> **Exercise**
Extend the news report on the text message warning residents of an assault, continuing from its last sentence.

*** Opening of Excerpt ***

The text message sent Sunday to residents warned the sick and wounded to leave before a "strategically planned assault using high precision weapons occurs within 24 hours."
It was most likely sent by the Syrian government as the regime is the only party believed capable of sending a text en masse, and has been in a months-long bid to regain control of the area held by rebels.
Despite the threat and a worsening humanitarian situation, many are refusing to leave.
The Syrian regime, along with Russia, have obliterated parts of the city's east in recent months, and although they say they have created humanitarian corridors out, many residents do not trust that they will make it to safety on the other side.
Others are refusing out of principle.
"My wife is afraid, my little students are afraid of what's going on -- we should be afraid," English teacher and activist Abdulkafi Alhamdo told CNN on Monday.
"We want the world to know we are here to stay, not ... because we could not go out. We could have gone out many times -- death might come, but death might come anywhere. But our freedom cannot be found anywhere," he said.

*** Close of Excerpt ***
*** Opening of Listed records ***

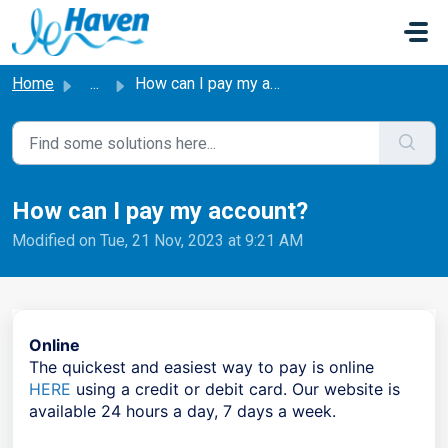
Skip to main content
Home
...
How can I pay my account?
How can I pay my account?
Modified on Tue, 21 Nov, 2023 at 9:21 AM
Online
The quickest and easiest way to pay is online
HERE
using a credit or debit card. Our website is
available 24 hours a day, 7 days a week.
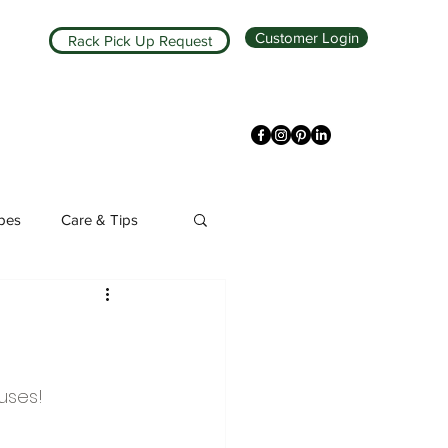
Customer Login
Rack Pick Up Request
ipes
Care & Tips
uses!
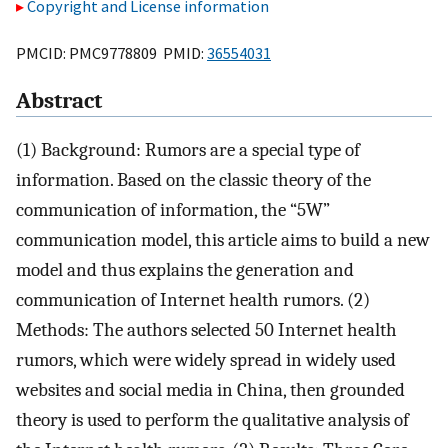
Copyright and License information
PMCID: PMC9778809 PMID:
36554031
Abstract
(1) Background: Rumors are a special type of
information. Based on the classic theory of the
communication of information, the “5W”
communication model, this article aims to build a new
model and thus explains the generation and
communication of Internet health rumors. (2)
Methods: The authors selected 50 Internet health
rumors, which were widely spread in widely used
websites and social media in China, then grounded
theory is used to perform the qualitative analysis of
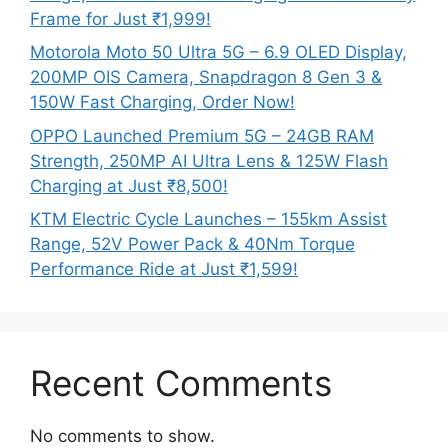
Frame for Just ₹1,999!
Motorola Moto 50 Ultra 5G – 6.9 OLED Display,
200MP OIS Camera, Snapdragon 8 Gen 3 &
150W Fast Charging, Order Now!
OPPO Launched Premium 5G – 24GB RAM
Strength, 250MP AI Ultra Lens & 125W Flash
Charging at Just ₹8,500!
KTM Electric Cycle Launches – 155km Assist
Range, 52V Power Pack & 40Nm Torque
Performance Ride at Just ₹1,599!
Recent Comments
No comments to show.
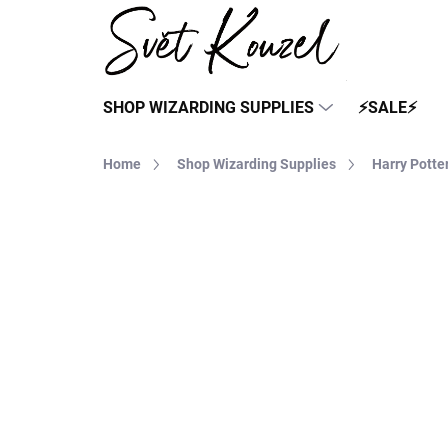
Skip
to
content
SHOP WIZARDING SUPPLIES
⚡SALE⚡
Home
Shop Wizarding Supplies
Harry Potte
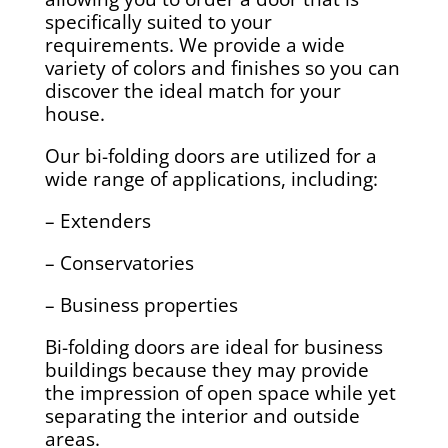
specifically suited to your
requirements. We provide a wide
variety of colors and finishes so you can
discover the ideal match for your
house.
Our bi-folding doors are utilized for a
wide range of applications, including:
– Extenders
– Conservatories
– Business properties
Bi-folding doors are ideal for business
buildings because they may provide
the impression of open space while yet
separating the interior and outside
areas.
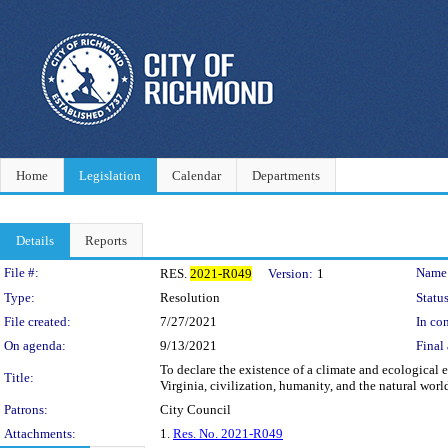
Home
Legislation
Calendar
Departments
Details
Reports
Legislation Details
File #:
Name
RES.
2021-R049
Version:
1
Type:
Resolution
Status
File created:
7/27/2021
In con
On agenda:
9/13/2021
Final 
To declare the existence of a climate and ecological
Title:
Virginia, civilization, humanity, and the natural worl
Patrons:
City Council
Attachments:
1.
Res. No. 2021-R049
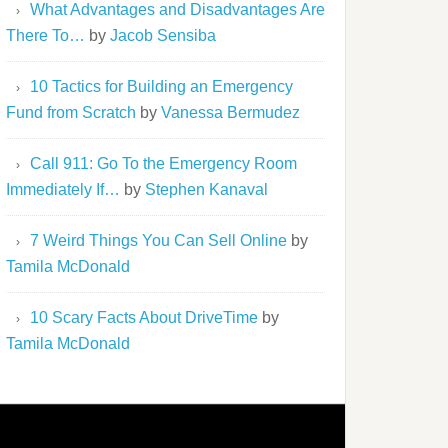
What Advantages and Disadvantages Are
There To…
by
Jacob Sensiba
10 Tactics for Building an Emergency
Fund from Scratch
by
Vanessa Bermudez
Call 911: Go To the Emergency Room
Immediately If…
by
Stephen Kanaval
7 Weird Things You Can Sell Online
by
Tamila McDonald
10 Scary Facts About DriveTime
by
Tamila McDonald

*** Close of Listed records ***

> **Exercise response**
'We are running out of everything'
In the text message warning, rebels were also given an ultimatum to lay down their arms and renounce their leadership, or be killed.
The 24-hour period mentioned in the text has passed, and while witnesses told CNN they saw warplanes swirling the city, there have so far been no reports of airstrikes.
But people believe it is still coming.
Resident Fatemah Alabed doesn't want to leave, but the lack of basic needs is making life near impossible.
"We are running out of everything," she told CNN, adding that she had only small stocks left of rice, pasta and cracked wheat.
"We planted some herbs on our rooftop, things like parsley and mint, also some spinach."
Her family gets running water sporadically, every week or two, but they often resort to water from wells that gives her children stomach pains.
A 'killer' winter is coming
And as goods run low, prices are skyrocketing.
The UN warned last week that eastern Aleppo was on the brink of starvation ahead of a "killer" winter.
Residents there told CNN that their food stocks were running out, and that markets that once sold fruit and vegetables were now empty. A kilogram of meat, they said, costs around $40, a price that most in Aleppo simply cannot pay.
The last significant aid delivery was in July, and the area is extremely low on medicine and much-needed fuel to run hospital generators and ambulances.
Gas cylinders to cook or heat a home are at $200, while a pack of cigarettes now costs $100, an activist from the Aleppo Media Center told CNN.
"The situation is the worst it has ever been in (eastern) Aleppo," the activist said.
"People cannot find anything to eat. Even bread is not widely available."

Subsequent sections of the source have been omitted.